# Adding entropy from external source into random number generator - how?



## rowan194 (Mar 26, 2022)

I've developed simple firmware on a microcontroller which uses the values of multiple floating analog inputs to generate random numbers. I'd like to use this as an external source to add entropy into a FreeBSD system.

I think the best way to do it would be to call random_harvest_queue(...), but what do I use as the source enum (see /usr/include/sys/random.h)? ENTROPYSOURCE, I guess?

I believe it's also possible to open /dev/random for write to inject entropy, and I'm sure I saw mention of this being available around 12.0R, but I cannot find any mention of that scenario in the man pages.

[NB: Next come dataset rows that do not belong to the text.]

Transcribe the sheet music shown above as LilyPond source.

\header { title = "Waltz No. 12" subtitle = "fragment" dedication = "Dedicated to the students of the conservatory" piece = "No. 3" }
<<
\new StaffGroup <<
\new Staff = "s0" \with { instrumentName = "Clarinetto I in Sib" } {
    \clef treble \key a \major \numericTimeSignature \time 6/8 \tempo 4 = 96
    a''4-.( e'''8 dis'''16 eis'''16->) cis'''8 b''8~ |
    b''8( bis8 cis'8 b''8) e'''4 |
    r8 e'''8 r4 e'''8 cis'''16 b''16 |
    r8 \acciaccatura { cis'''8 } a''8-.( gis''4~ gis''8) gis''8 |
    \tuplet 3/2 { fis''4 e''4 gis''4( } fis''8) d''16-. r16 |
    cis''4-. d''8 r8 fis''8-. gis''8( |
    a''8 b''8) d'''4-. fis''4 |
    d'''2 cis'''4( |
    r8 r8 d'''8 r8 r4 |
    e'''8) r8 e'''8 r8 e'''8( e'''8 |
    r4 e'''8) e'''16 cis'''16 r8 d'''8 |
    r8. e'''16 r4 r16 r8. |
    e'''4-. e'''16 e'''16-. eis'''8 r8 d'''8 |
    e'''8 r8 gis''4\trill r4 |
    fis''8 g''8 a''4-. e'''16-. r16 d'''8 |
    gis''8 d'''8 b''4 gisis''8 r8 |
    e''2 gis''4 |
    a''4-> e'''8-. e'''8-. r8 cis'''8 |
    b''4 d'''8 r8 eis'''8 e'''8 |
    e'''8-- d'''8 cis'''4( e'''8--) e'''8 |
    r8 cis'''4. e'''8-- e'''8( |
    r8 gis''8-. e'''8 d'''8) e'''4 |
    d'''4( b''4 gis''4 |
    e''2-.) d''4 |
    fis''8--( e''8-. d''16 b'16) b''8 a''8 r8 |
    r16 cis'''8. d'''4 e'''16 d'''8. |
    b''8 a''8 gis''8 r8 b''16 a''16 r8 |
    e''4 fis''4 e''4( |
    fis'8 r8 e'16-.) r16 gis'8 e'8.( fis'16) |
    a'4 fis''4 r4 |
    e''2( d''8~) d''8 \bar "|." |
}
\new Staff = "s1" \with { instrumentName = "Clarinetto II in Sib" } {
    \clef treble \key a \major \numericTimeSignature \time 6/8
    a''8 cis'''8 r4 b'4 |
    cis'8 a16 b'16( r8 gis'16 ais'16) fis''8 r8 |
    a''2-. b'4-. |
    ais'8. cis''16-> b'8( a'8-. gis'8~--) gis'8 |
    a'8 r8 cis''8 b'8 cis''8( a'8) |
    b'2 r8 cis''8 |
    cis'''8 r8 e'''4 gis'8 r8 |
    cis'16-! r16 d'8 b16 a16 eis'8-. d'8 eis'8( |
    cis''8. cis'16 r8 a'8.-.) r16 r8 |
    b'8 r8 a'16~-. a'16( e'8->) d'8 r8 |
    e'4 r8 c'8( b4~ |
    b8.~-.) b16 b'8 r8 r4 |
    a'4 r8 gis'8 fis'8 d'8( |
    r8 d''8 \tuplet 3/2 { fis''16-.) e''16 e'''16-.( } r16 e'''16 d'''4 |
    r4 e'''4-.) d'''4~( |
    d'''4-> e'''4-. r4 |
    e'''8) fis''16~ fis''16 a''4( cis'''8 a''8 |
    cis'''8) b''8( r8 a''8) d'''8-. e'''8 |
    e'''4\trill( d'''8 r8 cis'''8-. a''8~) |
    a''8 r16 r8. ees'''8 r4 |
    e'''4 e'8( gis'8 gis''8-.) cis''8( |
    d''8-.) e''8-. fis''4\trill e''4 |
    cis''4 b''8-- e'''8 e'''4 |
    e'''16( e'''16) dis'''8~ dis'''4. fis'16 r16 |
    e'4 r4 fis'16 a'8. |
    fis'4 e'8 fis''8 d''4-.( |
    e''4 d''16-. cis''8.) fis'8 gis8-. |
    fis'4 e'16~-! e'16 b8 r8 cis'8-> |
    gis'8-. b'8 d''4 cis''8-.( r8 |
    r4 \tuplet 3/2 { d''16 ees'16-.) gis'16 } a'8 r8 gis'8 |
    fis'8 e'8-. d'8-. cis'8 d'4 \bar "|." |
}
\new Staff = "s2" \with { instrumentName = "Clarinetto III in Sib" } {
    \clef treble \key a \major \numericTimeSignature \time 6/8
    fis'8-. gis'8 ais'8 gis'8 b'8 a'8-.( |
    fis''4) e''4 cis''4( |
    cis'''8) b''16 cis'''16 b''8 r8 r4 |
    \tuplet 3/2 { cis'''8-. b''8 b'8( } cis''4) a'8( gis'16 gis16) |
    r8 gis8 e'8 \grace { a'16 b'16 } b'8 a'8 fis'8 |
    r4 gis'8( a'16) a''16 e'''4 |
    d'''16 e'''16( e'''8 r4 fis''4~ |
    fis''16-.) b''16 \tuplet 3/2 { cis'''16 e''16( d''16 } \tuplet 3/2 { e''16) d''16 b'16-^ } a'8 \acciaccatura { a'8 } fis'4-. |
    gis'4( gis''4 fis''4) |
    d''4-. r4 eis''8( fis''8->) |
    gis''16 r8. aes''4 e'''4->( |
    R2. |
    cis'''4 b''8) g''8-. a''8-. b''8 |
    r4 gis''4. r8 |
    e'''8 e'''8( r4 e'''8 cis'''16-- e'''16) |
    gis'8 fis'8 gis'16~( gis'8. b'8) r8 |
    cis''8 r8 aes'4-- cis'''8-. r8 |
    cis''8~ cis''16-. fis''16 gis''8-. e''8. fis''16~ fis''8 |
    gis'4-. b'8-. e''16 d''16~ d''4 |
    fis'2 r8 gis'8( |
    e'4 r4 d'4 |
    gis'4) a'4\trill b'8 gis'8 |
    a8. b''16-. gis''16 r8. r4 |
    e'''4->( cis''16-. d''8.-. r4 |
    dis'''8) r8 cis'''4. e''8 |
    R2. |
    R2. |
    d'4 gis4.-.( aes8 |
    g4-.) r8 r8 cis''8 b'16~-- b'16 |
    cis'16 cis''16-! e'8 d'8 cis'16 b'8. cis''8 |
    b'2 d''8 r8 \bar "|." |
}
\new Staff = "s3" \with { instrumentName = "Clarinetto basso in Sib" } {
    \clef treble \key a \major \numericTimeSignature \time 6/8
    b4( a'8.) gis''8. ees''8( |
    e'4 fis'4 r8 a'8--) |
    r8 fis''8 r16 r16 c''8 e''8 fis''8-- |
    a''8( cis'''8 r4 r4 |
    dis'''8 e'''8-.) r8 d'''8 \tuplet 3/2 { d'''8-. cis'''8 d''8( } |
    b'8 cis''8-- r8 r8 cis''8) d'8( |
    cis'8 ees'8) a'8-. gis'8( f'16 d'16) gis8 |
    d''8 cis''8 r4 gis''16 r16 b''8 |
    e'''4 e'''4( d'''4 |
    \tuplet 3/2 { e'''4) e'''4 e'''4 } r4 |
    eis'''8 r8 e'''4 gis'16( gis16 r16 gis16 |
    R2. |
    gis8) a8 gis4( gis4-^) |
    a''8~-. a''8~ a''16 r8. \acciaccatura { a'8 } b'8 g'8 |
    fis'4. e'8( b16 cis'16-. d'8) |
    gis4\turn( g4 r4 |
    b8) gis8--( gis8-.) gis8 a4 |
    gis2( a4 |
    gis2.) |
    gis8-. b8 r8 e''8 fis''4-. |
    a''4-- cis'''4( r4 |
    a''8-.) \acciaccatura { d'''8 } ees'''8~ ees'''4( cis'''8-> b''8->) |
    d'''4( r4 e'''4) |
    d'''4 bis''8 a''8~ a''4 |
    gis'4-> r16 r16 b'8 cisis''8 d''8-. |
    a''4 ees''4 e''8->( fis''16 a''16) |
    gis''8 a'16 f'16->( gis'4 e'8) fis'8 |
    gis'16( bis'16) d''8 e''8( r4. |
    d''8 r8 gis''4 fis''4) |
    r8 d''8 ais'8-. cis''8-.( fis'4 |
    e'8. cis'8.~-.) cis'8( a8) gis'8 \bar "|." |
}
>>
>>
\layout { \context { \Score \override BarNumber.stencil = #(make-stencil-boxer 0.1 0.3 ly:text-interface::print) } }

I guess the other question to ask is whether ~45 Kbytes per second of additional entropy is even useful in a typical situation? There's no strict security requirement or anything like that, it's really just a fun project that I'm hoping to actually use.  All entropy is good entropy, right?

Thanks.


----------



## rigoletto@ (Mar 26, 2022)

rowan194 said:


> I've developed simple firmware on a microcontroller which uses the values of multiple floating analog inputs to generate random numbers. I'd like to use this as an external source to add entropy into a FreeBSD system.
> 
> I think the best way to do it would be to call random_harvest_queue(...), but what do I use as the source enum (see /usr/include/sys/random.h)? ENTROPYSOURCE, I guess?
> 
> ...



This sounds like a question you are more likely to get proper answers on a mailing list, likely freebsd-security.


----------